I am an American Soldier.
I am a Warrior and member of a team.
I serve the people of the United States and live the Army Values.
I will always place the mission first.
I will never accept defeat.
I will never quit.
I will never leave a fallen comrade.
I am disciplined, physically and mentally tough,
trained and proficient in my warrior tasks and drills.
I always maintain my arms, my equipment and myself.
I am an expert and I am a professional.
I stand ready to deploy, engage, and destroy
the enemies of the United States of America in close combat.
I am a guardian of freedom and the American way of life.
I am an American Soldier.

Friday, May 04, 2007


It is interesting to see the changes in Soldiers during the 14 months we have been mobilized and the 8+ months we have been deployed.
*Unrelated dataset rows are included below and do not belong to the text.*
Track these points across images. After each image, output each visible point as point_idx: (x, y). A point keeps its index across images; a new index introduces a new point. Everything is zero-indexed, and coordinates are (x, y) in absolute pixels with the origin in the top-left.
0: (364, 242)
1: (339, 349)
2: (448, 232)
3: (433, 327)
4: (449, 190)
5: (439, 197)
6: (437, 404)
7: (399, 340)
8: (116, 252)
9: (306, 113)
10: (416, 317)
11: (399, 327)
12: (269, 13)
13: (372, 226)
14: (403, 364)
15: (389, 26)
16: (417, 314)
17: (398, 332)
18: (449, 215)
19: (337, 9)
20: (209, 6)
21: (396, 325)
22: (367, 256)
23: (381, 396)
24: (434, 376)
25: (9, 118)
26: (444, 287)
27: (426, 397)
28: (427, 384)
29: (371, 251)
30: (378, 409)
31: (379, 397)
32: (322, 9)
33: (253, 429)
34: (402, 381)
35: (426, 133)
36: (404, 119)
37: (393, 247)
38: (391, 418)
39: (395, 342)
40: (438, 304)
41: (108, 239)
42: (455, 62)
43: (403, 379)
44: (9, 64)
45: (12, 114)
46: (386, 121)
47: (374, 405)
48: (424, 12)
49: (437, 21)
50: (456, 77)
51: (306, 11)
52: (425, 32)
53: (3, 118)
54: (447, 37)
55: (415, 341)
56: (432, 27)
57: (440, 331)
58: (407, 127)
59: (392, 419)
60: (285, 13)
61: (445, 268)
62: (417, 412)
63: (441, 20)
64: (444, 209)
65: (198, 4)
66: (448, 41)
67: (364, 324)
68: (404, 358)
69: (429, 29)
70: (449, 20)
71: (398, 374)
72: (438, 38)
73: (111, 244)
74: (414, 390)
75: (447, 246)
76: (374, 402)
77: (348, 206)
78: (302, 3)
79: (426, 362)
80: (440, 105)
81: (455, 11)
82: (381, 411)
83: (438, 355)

Some of the changes are physical. One Soldier was telling me that during the time we have been in Iraq he has gained 20 pounds - most of it in the last few months. Some Soldiers have gained much more. The food, while not good, is plentiful. Long, stressful days leave little time for exercise if you are not motivated and disciplined. Another Soldier told me about losing 60 pounds! Beleive me, I had noticed. She joined a weight control program and began running three days a week. She went home for leave last week and had not told her husband she had lost the weight. What a surprise! I ate lunch with a Soldier I had never met before yesterday, and he told me about losing 45 pounds here from eating well, exercise, and not being able to drink beer.

Other changes are noticeable through actions. Some folks are angry. They feel that their lives have been put on hold. Some Soldiers were called back from the Inactive Ready Reserve; they have already been here at least once and thought they were through with the military. Many of us are just weary from the grueling pace of many months away from home. Many folks are discovering for the first time what they are made of. Some of these Soldiers have never left their home towns and are proud of what they are doing. Many of our young men and women have never left their home state, much less the country. The sense of self-reliance is freeing for them.
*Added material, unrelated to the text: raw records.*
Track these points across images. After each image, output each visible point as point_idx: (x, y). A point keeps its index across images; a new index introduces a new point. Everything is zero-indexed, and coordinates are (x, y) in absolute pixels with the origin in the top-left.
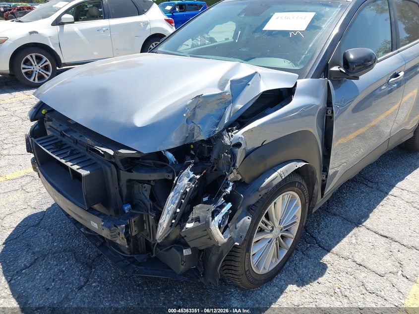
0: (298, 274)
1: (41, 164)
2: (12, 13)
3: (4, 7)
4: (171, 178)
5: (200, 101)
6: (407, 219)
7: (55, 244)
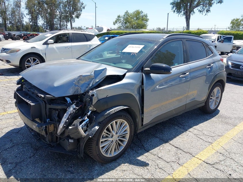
0: (130, 159)
1: (18, 103)
2: (27, 37)
3: (24, 34)
4: (66, 108)
5: (81, 78)
6: (191, 141)
7: (24, 140)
The most gratifying for me, of course, are those who are changing spiritually. The growth in faith, stripped away from all the pretenses of the American culture, is amazing. Many of us have learned that we can live, even thrive, without many of the things we thought were so important back home. Here we have learned not to fear those who can kill the body, but to focus on eternal matters. Many of our Soldiers are making first time decisions to live for Christ; others are rededicating themselves to serving in the Kingdom. I am especially enjoying the six month long study of what it means to live life as a Christian man that I am leading with a group of guys here.

So, there are changes; some good, some bad. Pray for us as we seek to change in ways that are pleasing to God.